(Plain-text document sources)
_ _ _ _
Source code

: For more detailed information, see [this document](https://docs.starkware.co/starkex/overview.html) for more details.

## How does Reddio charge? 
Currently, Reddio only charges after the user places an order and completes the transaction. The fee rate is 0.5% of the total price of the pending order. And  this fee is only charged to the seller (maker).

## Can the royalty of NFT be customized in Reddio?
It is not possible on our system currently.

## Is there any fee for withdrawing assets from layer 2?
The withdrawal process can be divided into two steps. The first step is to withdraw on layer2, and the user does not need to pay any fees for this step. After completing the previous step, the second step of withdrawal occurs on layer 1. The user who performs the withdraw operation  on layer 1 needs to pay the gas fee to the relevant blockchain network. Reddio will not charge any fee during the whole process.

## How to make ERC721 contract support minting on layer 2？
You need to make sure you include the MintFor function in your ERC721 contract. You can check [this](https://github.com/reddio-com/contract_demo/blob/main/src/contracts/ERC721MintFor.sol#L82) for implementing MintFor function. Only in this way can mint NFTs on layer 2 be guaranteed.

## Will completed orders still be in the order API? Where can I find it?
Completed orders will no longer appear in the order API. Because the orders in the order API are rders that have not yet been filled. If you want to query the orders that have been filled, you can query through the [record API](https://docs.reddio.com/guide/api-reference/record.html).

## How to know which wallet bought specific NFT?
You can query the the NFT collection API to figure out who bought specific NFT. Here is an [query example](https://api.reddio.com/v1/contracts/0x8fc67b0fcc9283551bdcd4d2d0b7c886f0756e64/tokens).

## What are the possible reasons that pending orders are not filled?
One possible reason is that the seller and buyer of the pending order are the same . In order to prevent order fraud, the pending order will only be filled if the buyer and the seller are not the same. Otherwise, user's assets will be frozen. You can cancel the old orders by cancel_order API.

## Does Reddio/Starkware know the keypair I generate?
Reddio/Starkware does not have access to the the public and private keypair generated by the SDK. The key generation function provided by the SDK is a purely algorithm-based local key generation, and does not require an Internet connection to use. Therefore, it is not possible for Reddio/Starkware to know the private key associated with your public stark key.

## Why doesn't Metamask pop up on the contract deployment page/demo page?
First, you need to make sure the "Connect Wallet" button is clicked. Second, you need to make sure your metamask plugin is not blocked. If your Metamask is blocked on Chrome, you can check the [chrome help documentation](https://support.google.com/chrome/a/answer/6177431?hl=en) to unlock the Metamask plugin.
_ _ _ _
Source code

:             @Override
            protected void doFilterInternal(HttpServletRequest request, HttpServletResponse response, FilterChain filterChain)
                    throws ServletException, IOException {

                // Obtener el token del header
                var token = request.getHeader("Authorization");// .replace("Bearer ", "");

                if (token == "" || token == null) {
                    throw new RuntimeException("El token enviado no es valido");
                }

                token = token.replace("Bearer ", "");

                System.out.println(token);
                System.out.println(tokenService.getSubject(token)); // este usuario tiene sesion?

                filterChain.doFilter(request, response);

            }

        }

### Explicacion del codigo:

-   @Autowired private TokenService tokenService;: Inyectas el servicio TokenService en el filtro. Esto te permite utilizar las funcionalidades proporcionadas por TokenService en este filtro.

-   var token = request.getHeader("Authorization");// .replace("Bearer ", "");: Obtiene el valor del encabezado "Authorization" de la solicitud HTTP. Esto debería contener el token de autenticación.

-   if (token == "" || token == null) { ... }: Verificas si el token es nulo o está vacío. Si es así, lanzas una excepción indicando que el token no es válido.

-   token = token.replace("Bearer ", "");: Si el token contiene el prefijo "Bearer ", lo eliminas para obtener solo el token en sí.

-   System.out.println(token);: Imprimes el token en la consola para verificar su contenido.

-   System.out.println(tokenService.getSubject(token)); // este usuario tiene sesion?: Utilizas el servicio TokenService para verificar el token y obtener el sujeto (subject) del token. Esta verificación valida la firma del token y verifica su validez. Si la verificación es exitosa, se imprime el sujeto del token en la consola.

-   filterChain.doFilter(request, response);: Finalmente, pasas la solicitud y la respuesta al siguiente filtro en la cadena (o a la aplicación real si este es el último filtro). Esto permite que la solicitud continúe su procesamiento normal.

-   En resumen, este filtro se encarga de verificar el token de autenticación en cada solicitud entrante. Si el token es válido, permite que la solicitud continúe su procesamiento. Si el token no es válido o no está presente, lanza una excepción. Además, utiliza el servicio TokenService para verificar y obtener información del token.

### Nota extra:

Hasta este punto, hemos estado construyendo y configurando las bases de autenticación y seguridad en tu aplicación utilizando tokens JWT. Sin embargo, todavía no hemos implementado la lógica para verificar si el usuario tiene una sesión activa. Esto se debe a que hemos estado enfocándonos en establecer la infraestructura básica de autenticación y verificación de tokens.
_ _ _ _
■ Task goal ■
Search the entries for the string "null" and collect each line that has it.

■ Task answer ■
                if (token == "" || token == null) {
-   if (token == "" || token == null) { ... }: Verificas si el token es nulo o está vacío. Si es así, lanzas una excepción indicando que el token no es válido.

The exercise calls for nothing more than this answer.